As a software engineer, it's essential to understand that while GitHub Copilot is an incredibly powerful tool, it does have its limitations. While it can assist in writing and implementing code based on descriptions and suggestions, it cannot handle strategic aspects such as project structure or file organization. These are tasks that still require human understanding and decision-making.
A common concern is whether an AI coding assistant will make coders obsolete and result in job loss. The answer is no. While GitHub Copilot significantly enhances productivity and provides valuable support, it does not replace the role of a coder. Coder's expertise in understanding the overall requirements, making critical decisions, and solving complex problems is still crucial. GitHub Copilot is a valuable assistant, but it does not replace the need for skilled coders who can effectively translate ideas into functional and efficient code.
Benefits of using AI GitHub Copilot
In just a few minutes, I wrote 175 lines of code from scratch, including the main application, tests, and a Dockerfile. GitHub Copilot's assistance was invaluable, enabling me to go from zero to hero effortlessly. It's truly amazing how quickly and effectively it helps streamline the coding process.
Coding speed: GitHub Copilot significantly enhances coding speed by providing intelligent code suggestions and auto-completion. It analyzes the context and offers relevant code snippets, saving time and effort in typing repetitive or boilerplate code. This allows you to write code more swiftly and focus on higher-level problem-solving.
Helps with repetitive tasks: It excels at automating repetitive coding tasks. It can generate code for common patterns, create function stubs, and suggest solutions for everyday programming challenges. By reducing the need to write repetitive code from scratch, Copilot increases efficiency and saves developers from tedious and time-consuming tasks.
Documentation: An AI coding assistant aids in creating documentation and comments within the code. As you write code, Copilot can suggest relevant comments and documentation for functions, classes, and other code components. This helps improve code readability, facilitates future maintenance, and ensures that the codebase remains understandable even after a significant amount of time has passed.
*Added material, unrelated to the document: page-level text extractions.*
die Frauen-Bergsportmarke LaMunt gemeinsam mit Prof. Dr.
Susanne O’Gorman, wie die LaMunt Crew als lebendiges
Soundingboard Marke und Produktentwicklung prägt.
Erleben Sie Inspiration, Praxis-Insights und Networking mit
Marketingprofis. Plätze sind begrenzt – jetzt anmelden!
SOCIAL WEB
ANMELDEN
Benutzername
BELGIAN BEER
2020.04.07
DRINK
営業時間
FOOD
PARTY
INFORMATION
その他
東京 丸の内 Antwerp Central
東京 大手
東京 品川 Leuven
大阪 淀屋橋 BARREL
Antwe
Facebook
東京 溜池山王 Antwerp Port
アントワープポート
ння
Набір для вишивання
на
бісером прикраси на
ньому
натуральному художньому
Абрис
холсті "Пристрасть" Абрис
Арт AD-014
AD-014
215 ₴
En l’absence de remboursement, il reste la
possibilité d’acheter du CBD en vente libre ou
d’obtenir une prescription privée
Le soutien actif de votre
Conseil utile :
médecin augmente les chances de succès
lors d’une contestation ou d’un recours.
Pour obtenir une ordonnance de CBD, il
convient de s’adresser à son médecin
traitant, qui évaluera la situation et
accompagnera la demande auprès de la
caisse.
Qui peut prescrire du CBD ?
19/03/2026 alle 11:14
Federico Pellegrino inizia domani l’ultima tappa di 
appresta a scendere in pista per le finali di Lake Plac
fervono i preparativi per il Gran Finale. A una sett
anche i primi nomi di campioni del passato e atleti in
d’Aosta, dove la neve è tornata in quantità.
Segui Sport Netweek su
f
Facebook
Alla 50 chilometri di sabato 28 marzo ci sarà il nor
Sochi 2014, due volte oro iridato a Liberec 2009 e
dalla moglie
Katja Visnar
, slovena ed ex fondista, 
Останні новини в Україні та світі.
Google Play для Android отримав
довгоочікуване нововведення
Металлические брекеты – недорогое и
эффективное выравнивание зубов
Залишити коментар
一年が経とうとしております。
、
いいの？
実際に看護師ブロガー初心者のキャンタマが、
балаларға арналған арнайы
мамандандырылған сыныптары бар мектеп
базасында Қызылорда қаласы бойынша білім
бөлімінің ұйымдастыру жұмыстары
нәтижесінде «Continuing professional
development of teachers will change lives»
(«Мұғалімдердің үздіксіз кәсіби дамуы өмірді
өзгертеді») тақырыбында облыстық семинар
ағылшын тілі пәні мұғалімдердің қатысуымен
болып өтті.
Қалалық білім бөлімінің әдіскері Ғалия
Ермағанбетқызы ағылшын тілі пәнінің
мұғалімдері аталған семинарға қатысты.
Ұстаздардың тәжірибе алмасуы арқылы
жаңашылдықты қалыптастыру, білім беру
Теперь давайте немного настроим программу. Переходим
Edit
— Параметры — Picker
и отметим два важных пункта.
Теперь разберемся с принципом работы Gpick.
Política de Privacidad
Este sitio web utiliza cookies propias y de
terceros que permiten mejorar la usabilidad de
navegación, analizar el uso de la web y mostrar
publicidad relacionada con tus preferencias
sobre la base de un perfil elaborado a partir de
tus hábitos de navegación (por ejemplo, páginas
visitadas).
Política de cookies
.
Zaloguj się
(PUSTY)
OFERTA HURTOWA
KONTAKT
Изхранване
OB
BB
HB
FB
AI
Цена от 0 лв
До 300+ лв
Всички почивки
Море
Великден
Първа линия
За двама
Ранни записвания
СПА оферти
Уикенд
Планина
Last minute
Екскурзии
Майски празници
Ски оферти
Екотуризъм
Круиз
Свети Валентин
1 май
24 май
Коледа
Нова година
Reduce monotonous work: It reduces the burden of monotonous and mundane coding tasks. It takes care of boilerplate code generation, routine implementations, and repetitive code optimizations, freeing up developers' time and mental energy. This allows you to focus on more creative and challenging aspects of the project, leading to increased job satisfaction and engagement.
Tests: GitHub Copilot can also assist in writing tests. It can suggest test case scenarios, test function setups, and assertions based on the code context. Automating parts of the testing process helps ensure code reliability and promotes a test-driven development approach. It speeds up the creation of unit tests, making it easier to maintain code quality and identify potential issues.
Data Privacy
At PRODYNA, we prioritize your data privacy when using GitHub Copilot. Your code and snippets are securely processed on GitHub, with adherence to our documented privacy practices. After generating recommendations, your code is promptly discarded. Our data processing procedures are fully outlined in the GitHub Copilot for Business Privacy Statement, accessible via QR code or online search.
We will engage with you to explain the benefits of GitHub Copilot, ensuring transparency and offering faster coding and quicker results. If you disagree with the privacy terms, we can disable the AI coding assistant, while agreeing allows us to continue providing transparent code snippet transfer and processing.
—---
In conclusion, GitHub Copilot is an AI-powered coding assistant that accelerates coding speed, streamlines repetitive tasks, improves documentation, reduces mundane work, and respects data privacy, enhancing the overall development process for software engineers.